Work item >>
Reproduce the listing that follows, line for line.

Provided entries >>
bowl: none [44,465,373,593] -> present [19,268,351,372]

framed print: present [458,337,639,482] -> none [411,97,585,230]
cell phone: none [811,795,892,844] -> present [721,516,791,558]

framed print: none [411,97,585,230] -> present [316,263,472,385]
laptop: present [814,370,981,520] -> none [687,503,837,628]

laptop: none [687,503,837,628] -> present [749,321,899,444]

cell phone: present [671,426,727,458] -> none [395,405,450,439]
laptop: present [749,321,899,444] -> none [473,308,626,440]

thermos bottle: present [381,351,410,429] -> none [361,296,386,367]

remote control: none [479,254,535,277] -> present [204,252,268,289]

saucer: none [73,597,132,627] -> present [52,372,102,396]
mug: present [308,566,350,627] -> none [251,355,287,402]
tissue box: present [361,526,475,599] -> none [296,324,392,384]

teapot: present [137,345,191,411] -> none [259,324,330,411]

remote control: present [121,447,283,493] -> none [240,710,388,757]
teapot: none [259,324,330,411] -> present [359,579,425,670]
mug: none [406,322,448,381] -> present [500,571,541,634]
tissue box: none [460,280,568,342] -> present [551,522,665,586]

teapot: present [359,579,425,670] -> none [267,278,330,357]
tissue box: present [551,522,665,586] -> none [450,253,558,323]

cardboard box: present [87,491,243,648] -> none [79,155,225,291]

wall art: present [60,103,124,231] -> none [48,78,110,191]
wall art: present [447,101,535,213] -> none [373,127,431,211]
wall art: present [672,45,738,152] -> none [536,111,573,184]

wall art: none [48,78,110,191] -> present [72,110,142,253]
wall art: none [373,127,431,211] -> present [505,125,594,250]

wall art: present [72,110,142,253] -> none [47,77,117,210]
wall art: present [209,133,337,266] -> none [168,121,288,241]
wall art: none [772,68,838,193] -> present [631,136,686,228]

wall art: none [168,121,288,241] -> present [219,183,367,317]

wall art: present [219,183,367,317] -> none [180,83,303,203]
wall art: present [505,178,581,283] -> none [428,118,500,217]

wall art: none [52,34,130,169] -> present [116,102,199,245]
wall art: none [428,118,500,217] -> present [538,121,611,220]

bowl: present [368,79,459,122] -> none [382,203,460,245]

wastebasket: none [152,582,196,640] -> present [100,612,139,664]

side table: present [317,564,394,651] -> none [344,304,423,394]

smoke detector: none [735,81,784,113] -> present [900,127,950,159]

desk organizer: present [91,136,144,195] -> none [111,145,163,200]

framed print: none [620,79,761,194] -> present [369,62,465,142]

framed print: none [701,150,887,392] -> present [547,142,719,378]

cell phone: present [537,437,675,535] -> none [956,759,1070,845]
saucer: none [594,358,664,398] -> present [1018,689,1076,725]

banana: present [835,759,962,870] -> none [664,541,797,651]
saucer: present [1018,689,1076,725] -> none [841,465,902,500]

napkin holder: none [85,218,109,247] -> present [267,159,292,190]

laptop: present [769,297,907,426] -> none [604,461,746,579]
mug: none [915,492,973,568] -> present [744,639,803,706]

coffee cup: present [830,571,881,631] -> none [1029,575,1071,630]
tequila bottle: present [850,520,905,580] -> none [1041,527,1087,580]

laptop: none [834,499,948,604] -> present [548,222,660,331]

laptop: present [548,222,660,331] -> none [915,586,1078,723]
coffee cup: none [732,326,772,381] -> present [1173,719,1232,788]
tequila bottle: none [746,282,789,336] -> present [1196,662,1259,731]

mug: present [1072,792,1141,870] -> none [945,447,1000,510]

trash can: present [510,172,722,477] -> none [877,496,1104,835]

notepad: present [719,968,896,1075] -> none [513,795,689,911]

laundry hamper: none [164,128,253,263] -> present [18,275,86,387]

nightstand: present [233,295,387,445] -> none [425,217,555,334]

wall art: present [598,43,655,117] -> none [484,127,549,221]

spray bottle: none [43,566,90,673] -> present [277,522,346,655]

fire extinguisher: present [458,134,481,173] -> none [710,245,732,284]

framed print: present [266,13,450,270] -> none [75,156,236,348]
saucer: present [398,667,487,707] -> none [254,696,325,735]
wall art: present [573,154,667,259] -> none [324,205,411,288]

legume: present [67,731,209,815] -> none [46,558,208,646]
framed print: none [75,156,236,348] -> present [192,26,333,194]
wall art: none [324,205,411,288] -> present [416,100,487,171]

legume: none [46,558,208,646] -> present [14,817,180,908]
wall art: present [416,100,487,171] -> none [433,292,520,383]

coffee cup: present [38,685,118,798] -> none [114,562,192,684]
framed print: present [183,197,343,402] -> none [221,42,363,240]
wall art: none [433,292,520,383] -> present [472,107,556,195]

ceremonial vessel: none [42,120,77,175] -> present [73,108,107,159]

Exercise solution >>
bowl: none [44,465,373,593] -> present [19,268,351,372]

framed print: present [458,337,639,482] -> none [411,97,585,230]
cell phone: none [811,795,892,844] -> present [721,516,791,558]

framed print: none [411,97,585,230] -> present [316,263,472,385]
laptop: present [814,370,981,520] -> none [687,503,837,628]

laptop: none [687,503,837,628] -> present [749,321,899,444]

cell phone: present [671,426,727,458] -> none [395,405,450,439]
laptop: present [749,321,899,444] -> none [473,308,626,440]

thermos bottle: present [381,351,410,429] -> none [361,296,386,367]

remote control: none [479,254,535,277] -> present [204,252,268,289]

saucer: none [73,597,132,627] -> present [52,372,102,396]
mug: present [308,566,350,627] -> none [251,355,287,402]
tissue box: present [361,526,475,599] -> none [296,324,392,384]

teapot: present [137,345,191,411] -> none [259,324,330,411]

remote control: present [121,447,283,493] -> none [240,710,388,757]
teapot: none [259,324,330,411] -> present [359,579,425,670]
mug: none [406,322,448,381] -> present [500,571,541,634]
tissue box: none [460,280,568,342] -> present [551,522,665,586]

teapot: present [359,579,425,670] -> none [267,278,330,357]
tissue box: present [551,522,665,586] -> none [450,253,558,323]

cardboard box: present [87,491,243,648] -> none [79,155,225,291]

wall art: present [60,103,124,231] -> none [48,78,110,191]
wall art: present [447,101,535,213] -> none [373,127,431,211]
wall art: present [672,45,738,152] -> none [536,111,573,184]

wall art: none [48,78,110,191] -> present [72,110,142,253]
wall art: none [373,127,431,211] -> present [505,125,594,250]

wall art: present [72,110,142,253] -> none [47,77,117,210]
wall art: present [209,133,337,266] -> none [168,121,288,241]
wall art: none [772,68,838,193] -> present [631,136,686,228]

wall art: none [168,121,288,241] -> present [219,183,367,317]

wall art: present [219,183,367,317] -> none [180,83,303,203]
wall art: present [505,178,581,283] -> none [428,118,500,217]

wall art: none [52,34,130,169] -> present [116,102,199,245]
wall art: none [428,118,500,217] -> present [538,121,611,220]

bowl: present [368,79,459,122] -> none [382,203,460,245]

wastebasket: none [152,582,196,640] -> present [100,612,139,664]

side table: present [317,564,394,651] -> none [344,304,423,394]

smoke detector: none [735,81,784,113] -> present [900,127,950,159]

desk organizer: present [91,136,144,195] -> none [111,145,163,200]

framed print: none [620,79,761,194] -> present [369,62,465,142]

framed print: none [701,150,887,392] -> present [547,142,719,378]

cell phone: present [537,437,675,535] -> none [956,759,1070,845]
saucer: none [594,358,664,398] -> present [1018,689,1076,725]

banana: present [835,759,962,870] -> none [664,541,797,651]
saucer: present [1018,689,1076,725] -> none [841,465,902,500]

napkin holder: none [85,218,109,247] -> present [267,159,292,190]

laptop: present [769,297,907,426] -> none [604,461,746,579]
mug: none [915,492,973,568] -> present [744,639,803,706]

coffee cup: present [830,571,881,631] -> none [1029,575,1071,630]
tequila bottle: present [850,520,905,580] -> none [1041,527,1087,580]

laptop: none [834,499,948,604] -> present [548,222,660,331]

laptop: present [548,222,660,331] -> none [915,586,1078,723]
coffee cup: none [732,326,772,381] -> present [1173,719,1232,788]
tequila bottle: none [746,282,789,336] -> present [1196,662,1259,731]

mug: present [1072,792,1141,870] -> none [945,447,1000,510]

trash can: present [510,172,722,477] -> none [877,496,1104,835]

notepad: present [719,968,896,1075] -> none [513,795,689,911]

laundry hamper: none [164,128,253,263] -> present [18,275,86,387]

nightstand: present [233,295,387,445] -> none [425,217,555,334]

wall art: present [598,43,655,117] -> none [484,127,549,221]

spray bottle: none [43,566,90,673] -> present [277,522,346,655]

fire extinguisher: present [458,134,481,173] -> none [710,245,732,284]

framed print: present [266,13,450,270] -> none [75,156,236,348]
saucer: present [398,667,487,707] -> none [254,696,325,735]
wall art: present [573,154,667,259] -> none [324,205,411,288]

legume: present [67,731,209,815] -> none [46,558,208,646]
framed print: none [75,156,236,348] -> present [192,26,333,194]
wall art: none [324,205,411,288] -> present [416,100,487,171]

legume: none [46,558,208,646] -> present [14,817,180,908]
wall art: present [416,100,487,171] -> none [433,292,520,383]

coffee cup: present [38,685,118,798] -> none [114,562,192,684]
framed print: present [183,197,343,402] -> none [221,42,363,240]
wall art: none [433,292,520,383] -> present [472,107,556,195]

ceremonial vessel: none [42,120,77,175] -> present [73,108,107,159]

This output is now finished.